Behind the hopes and criticisms of the angry young are unspoken questions that reach far beyond the youth revolt itself. In the long scale of history, where do the U.S. and Western society stand? Do civilizations really flower and decay according to clear-cut laws? If so, are America's troubles, as Whitehead suggests, painful signs of new fruitfulness to come? Or is the U.S., as others insist, a doomed society, grown divided and decadent even before it could come to maturity? Not only hope but hard evidence points to the Whitehead hypothesis. One thing ought to be clear from experience. Whether God is dead or not, belief in God or something very like him seems to be an ecological necessity for the balance of man in society. The same is true of faith in the possibility of progress and a sense of mission in the world, though in the future these concepts will perhaps not be used in the same simplistic, old-fashioned ways.

It is, ironically, the blacks who, in their very bitterness, testify to this. The young white protesters, criticizing materialism, are part of a revolution of rising spiritual expectations. But the blacks are still concerned with the old material expectations.

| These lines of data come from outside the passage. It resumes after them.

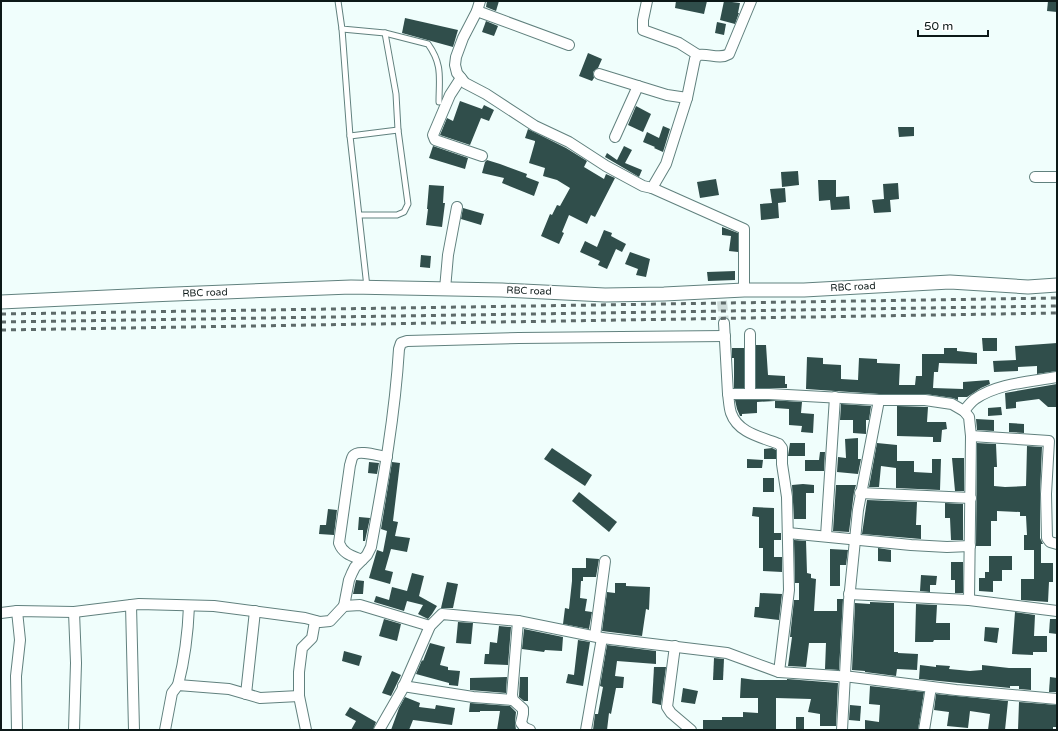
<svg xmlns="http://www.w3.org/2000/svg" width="1058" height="731" viewBox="0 0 1058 731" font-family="'Varela Round',sans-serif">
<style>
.building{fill:#304e4b}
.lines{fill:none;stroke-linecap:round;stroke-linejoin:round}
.minor-tunnel{stroke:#cedcda;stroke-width:10;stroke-dasharray:10 5;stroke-linecap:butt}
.service-casing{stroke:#61817e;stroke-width:7}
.minor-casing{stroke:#61817e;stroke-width:12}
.tertiary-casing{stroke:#61817e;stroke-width:15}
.service{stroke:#fff;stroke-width:5}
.minor{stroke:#fff;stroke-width:10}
.tertiary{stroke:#fff;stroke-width:13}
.rail{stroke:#5d6a69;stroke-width:3;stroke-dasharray:5 5;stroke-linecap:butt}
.labels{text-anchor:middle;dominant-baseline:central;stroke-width:4;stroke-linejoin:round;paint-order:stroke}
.street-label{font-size:10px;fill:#0c1918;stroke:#fff}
</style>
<rect width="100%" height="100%" fill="#f0fefc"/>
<g class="building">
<path d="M487,1h12l-3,10 -10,-4z"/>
<path d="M676,1h31l-3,13 -29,-6z"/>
<path d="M724,1l16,2 -2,10h1l-4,11 -15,-4z"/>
<path d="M1048,1h9v11l-10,-1z"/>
<path d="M405,18l53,12 -5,17 -51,-14z"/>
<path d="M486,21l12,5 -4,10 -12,-4z"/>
<path d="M717,22l9,2 -2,11 -9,-2z"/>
<path d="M588,53l14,6 -4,9 -5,4 1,6 -2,3 -13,-5z"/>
<path d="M460,101l22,8 2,-4 10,5 -5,11 -8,-3 -11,27 -30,-10 7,-17 6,3z"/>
<path d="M636,106l15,8 -8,18 -15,-7z"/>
<path d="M663,126l7,3 -7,23 -9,-4 1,-1 -12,-5 4,-10 12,6z"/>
<path d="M898,127h16v9l-15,1z"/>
<path d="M528,129l38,19 21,13 -3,6 20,12 2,-5 9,4 -20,39 -4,-2 -4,9 -18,-9 -7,17 2,1 -5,11 -18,-8 9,-22 2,1 5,-10 3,1 10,-18 -13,-8 -14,-4 2,-8 -16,-5 6,-21v-1l-10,-3z"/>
<path d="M433,146l35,12 -3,11 -36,-11z"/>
<path d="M624,146l8,4 -7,13 17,7 -3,7 -34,-20 2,-4 10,7z"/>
<path d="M487,160l13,4 27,10 -1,3 13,5 -5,14 -32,-13 2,-5 -22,-5 3,-11z"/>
<path d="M798,171l1,14 -17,2 -1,-15z"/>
<path d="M716,179l3,16 -19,3 -3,-16z"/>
<path d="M818,180h18v17l13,-1 1,13 -19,1 -1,-10 -11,1z"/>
<path d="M898,183l1,16 -9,1 1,12 -17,1 -2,-13 12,-1 -1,-15z"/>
<path d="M429,185l15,1 -1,17h2l-3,24 -16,-2 2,-16h-1z"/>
<path d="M785,188l1,14 -8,1 1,15 -18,2 -1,-16 12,-1 -2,-14z"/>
<path d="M463,208l21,6 -3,11 -20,-6z"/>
<path d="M722,227l16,6v19l-9,-1 2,-15 -9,-1z"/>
<path d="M604,230l8,3 -1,3 15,8 -4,8 -6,-3 -9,20 -9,-4 2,-4 -20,-9 5,-11 12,6z"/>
<path d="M630,252l20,7 -4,18 -10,-2 2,-6 -13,-5z"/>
<path d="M421,255l10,1 -1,12 -10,-1z"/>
<path d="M735,271v9l-27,1 -1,-9z"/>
<path d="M982,338h15v13h-14z"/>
<path d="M1057,343v28l-20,3v-8l-19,1v4l-24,1 -1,-11 23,-1 -1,-14z"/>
<path d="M756,345h10l2,30 17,1v8h2v4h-31z"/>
<path d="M732,348h12v40h-10v-30h-2z"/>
<path d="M944,348h13v3l20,2v11l-38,-1 -1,9h-4l-1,16 30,1v-7l26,-2 1,4 -9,4 -14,9h-9v3l-5,-2 -28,-4h-46l-73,-5 1,-32 16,1v6l18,1v14l17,1 1,-22 18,1v4l23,1 -1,21h16l1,-9h6v-22h22z"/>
<path d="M1057,384v23h-9l-9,-8 -23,3v6l-10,1 -1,-16z"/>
<path d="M735,400h34l33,2 -1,11 13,1 -1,19 -12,-1 1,-6 -13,-1v-16l-14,-1v-7l-18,1v11l-15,1v2h-2l-3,-7z"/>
<path d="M841,404l30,2 -2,14h-3v14l-13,-1v-13h-13z"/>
<path d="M897,406l31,1 -1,15h19l1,7 -5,1 -1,12h-8v-5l-36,-1z"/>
<path d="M1001,407l1,8 -14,1v-8z"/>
<path d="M976,419l18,1v11l-17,-1z"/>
<path d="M1009,423l15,1v9l-15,-1z"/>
<path d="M858,438v21h3l-3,15 -21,-2 1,-15 8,1 -1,-19z"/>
<path d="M790,443h15v13h-17z"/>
<path d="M877,443l20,2v16h17v11l18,1v-14h9l-1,31 -44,-2v-20l-15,-2 -2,21h-10z"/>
<path d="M977,443l19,1 1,23h-3v19l11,1 21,-1 1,-40 15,1 -2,47v44l3,6h-2v19h12v19h-4l-1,20 -27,-2v-21h13v-29h-10v-15h3l-1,-19h-6v-4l-23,-1v10h-6v25h-15z"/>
<path d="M552,448l40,27 -7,11 -41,-27z"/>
<path d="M772,448l4,2v9h-12v-10z"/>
<path d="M820,452h5l-1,19h-19v-11h14z"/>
<path d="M952,458h12v33h-9z"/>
<path d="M747,459l16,1 -1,8h-15z"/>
<path d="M369,462l10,1 -2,11 -9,-1z"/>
<path d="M392,462l8,1 -7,58 5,1 -3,14 15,2 -3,14 -16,-3 -6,21 8,2 -3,12 -21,-6 8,-28 6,2 4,-21 -6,-2z"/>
<rect x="763" y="478" width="11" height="14"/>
<path d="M803,484l11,1v8h-8v26h-12l-2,-34z"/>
<path d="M836,485h20l-2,7 -5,40 -16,-1z"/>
<path d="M579,492l38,30 -8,10 -37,-31z"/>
<path d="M867,500l50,2 -1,23h5v14l-59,-5z"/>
<path d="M945,503l18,1v36h-12l-1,-22h-5z"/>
<path d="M753,507l21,1v25h7v7h-7v17h8v15l-19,-1v-23h-4v-31l-7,-1z"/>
<path d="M328,509l9,1 -3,25 -15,-1 1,-9h6z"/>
<path d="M359,517l11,1 -5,23h-2v-11h-5z"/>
<path d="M794,540l12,1 1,32 4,1v4l5,1 -2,32h23v-12h6l-4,71 -14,-1 1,-26h-17l-3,24 -18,-1 4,-29h-2l4,-37h5v-17h-4z"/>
<path d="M878,548l13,2v12l-13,-1z"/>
<path d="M830,549l18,1 -2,15h-6v21h-10z"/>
<path d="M989,556h23v14h-10v11h-9v11l-14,-1v-13h6v-6h4z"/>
<path d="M586,558l13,1 -3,18h-13v4h-2l-1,17 7,1 -2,12 7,1 -3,17 -26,-5 2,-16 4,1 3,-28v-13h14z"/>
<path d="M951,562h12v31h-8v-13h-4z"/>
<path d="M412,573l12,3 -5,20 18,10 -5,8 -4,5 -10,-5 5,-9 -16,-4 -3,10 -30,-9 2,-6 13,4 3,-13 15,4z"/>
<path d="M921,575l16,1 -1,9h-6v7l-10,-1z"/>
<path d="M356,580l8,1 -1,13h-10z"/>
<path d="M447,582l11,2 -5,24h-12z"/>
<path d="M615,583h11v3l24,1 -1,23 -3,-1 -4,27 -40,-5 5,-39 8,1z"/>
<path d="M760,593l22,1 -3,26 -25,-3 1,-10h4z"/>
<path d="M870,602l24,1v49h4v1l20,1 -1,16 -20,-1 -1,7 -31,-4v-1l-13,-1 3,-67 15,1z"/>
<path d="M916,604l21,1 -1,18h14v17h-16l-1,2h-18z"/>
<path d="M1015,612l20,3 -1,21h13v16h-14v3l-21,-1z"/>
<path d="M384,619l17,5 -4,17 -18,-5z"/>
<path d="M1050,619h7v15l-8,-1z"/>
<path d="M458,622l15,1 -2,21 -15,-1z"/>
<path d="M499,626l12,1 -3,38 -24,-1 1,-10h4l1,-12 7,1z"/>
<path d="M985,627l14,1 -2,15 -13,-2z"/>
<path d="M524,629l39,8 -1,14 -17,-1 -1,2 -22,-3z"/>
<path d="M578,640l12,2 -7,44 -17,-3 2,-9 6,1z"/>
<path d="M430,643l15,4 -5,18 8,2v3l12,1 -2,15 -9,-1v-2l-33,-9 6,-14 1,1z"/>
<path d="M607,645l49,6v13l-39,-3 -2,15 9,1 -1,11h-7l-5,26 -2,-1 -2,17h-14l2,-16h3l5,-27 -3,-1z"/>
<path d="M344,651l18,5 -3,10 -17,-5z"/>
<path d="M714,658l10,1 -1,21h-10z"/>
<path d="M920,665l16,2v-2l14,1 -1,3 21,2 12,-1v-5l27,3h22v22l-12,-1v-3h-9v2l-91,-9z"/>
<path d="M654,667h12l-5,38 -9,-2z"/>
<path d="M392,671l9,4 -10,21 -9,-3z"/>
<path d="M507,677l-1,16 -36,-3v-12z"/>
<path d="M520,677h8v24h-4l-5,-4z"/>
<path d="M1050,677l7,1v14h-8z"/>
<path d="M741,678l14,2h32v-1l51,4 -2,43h-16v-12l-12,-2 3,-13 -35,-1v32h-73v-10h19v-3h21v-5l15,1v-15h-18z"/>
<path d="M870,686l54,6 -6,38h-53v-10l14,2 1,-17 -11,-1z"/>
<path d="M683,688l15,3 -3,13 -14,-2z"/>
<path d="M936,694l72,7 -3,29h-17l2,-16 -20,-3 -2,17 -21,-2 2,-14 -15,-2z"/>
<path d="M405,697l15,6 -1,4 16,2 1,-4 19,3 -3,17 -39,-5 -4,10h-18l8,-22z"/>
<path d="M1019,702l38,3 -1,22h-3v3h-35z"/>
<path d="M470,703l40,3 6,6 -1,10 1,8h-19l3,-19h-20v1h-11z"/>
<path d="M850,705l11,1 -1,15 -11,-1z"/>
<path d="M350,707l26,15 -3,8h-22l5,-9 -11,-6z"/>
<rect x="796" y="717" width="8" height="13"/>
</g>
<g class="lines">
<path class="minor-tunnel" d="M722,301l2,22"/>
<defs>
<g id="service">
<path d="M338,1l4,28 43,4 43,11c15,21 11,34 11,58"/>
<path d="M342,29l8,107 17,151"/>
<path d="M350,136l48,-6"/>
<path d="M360,215h37l7,-3 4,-8 -10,-74 -2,-36 -11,-61"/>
</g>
<g id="minor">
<path d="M480,1l-3,10 -14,27 -7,19 -1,8 2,8 8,10 21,11 49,32 34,16 37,24 37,20 9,2 14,-24 21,-66 8,-39 3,-4c11,-2 21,5 31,-1l22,-53"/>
<path d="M647,1l-4,19v10l36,13 19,12"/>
<path d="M477,11l92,34"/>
<path d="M599,74l68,21 20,3"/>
<path d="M461,78l-11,17 -17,40 2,5 47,16"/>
<path d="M615,137l23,-51"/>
<path d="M1035,177h22"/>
<path d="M652,188l92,41v61"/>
<path d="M445,289l3,-34 9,-48"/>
<path d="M724,323l4,71h41l110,6h46l27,4 12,7 5,6 2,19 -2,164"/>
<path d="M750,334v60"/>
<path d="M728,394c1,6 1,13 3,19 7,20 30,24 48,31l3,4v16l5,33 2,93 -10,82"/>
<path d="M964,411c3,-4 7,-9 11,-12 23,-16 55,-17 82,-22"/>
<path d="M971,436l78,5 -3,53 1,44 3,4 7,2"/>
<path d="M860,493l111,5"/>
<path d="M788,533l123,12 36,2 23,-1"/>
<path d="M826,536l9,-139"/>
<path d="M362,560c-10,-4 -19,-6 -23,-17l11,-78c1,-2 1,-6 3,-9 5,-7 26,0 34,1"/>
<path d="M849,594l120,6 88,11"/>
<path d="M131,605l3,125"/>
<path d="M344,606l5,-26 3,-7 3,-6 12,-12 4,-8c12,-65 24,-132 28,-198l2,-6 6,-2 112,-3 206,-2"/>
<path d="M17,611l3,29 -4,36 1,54"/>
<path d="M1,613l16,-2 57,1 65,-8 75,2 91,12 15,4 10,-1 14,-15 16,-1 70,21"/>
<path d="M518,621l-6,74 1,5 10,9v5l-2,9 4,5 5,2"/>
<path d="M595,636l10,-75"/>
<path d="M675,646l-8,61 4,6 20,17"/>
<path d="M178,685c7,-27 10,-52 11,-79"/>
<path d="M403,686l70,11 40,3"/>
<path d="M246,694l9,-83"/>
<path d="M74,730l2,-67 -2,-51"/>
<path d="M165,730l7,-37 6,-8 51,4 31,9 39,-2"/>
<path d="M306,730l-7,-34v-24l3,-24 10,-10 3,-17"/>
<path d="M379,730l23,-40 28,-64 12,-12 76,7 84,17 125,15 52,19 73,5 104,13 101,9"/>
<path d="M586,730l16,-92"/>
<path d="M842,730l7,-130 9,-90 21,-110"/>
<path d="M924,730l7,-43"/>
</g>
<path id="tertiary" d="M1,302l149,-7 201,-8 151,3 103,5 59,-1 80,-4h60l146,-8 78,5 29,-2"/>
</defs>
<use href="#service" class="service-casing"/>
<use href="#minor" class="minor-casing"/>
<use href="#tertiary" class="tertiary-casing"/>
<use href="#service" class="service"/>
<use href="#minor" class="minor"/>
<use href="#tertiary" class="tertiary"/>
<g class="rail">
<path d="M1,314l1056,-16"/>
<path d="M1,322l1056,-16"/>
<path d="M1,330l1056,-17"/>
</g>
</g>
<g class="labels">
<g class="street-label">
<text transform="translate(853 287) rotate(-3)">RBC road</text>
<text transform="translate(529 291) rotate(2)">RBC road</text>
<text transform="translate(205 293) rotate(-2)">RBC road</text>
</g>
</g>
<rect width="1058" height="731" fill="none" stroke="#0c1918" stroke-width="4"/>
<path d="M918 30v6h70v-6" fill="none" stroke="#0c1918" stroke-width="2"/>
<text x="924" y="30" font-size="12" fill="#0c1918" stroke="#ffffff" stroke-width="3" paint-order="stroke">50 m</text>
</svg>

They are not insensitive to esthetics. Despite extremist behavior, for many of them right now the "quality of life" is something far simpler than it is to the white students: a better life, a better job--largely the products of material progress. Along with the Viet Nam War it was, after all, a demand for a betterment of the Negroes' condition that first spurred the young, and indeed the country, to the present reappraisal of itself.

The underdeveloped peoples abroad also want, and desperately need, the fruits of material progress. In seeking it they hope to profit further from Americans' successes, as well as from their failures and shortcomings. So, despite the pessimism about the limitations of material progress, which the paradoxes of the American experience have lately pointed up, it is unlikely that the world will abandon its pursuit. The present rebellion by the blacks and the young could still fragment American society beyond anything now imagined possible. The end result will more likely be a heightening consciousness, a raising of national sights. The new challenging target will be progress, understood in a broader and more sophisticated way to include not only materialist means but also the will and perception to put them to more moral and more civilizing ends.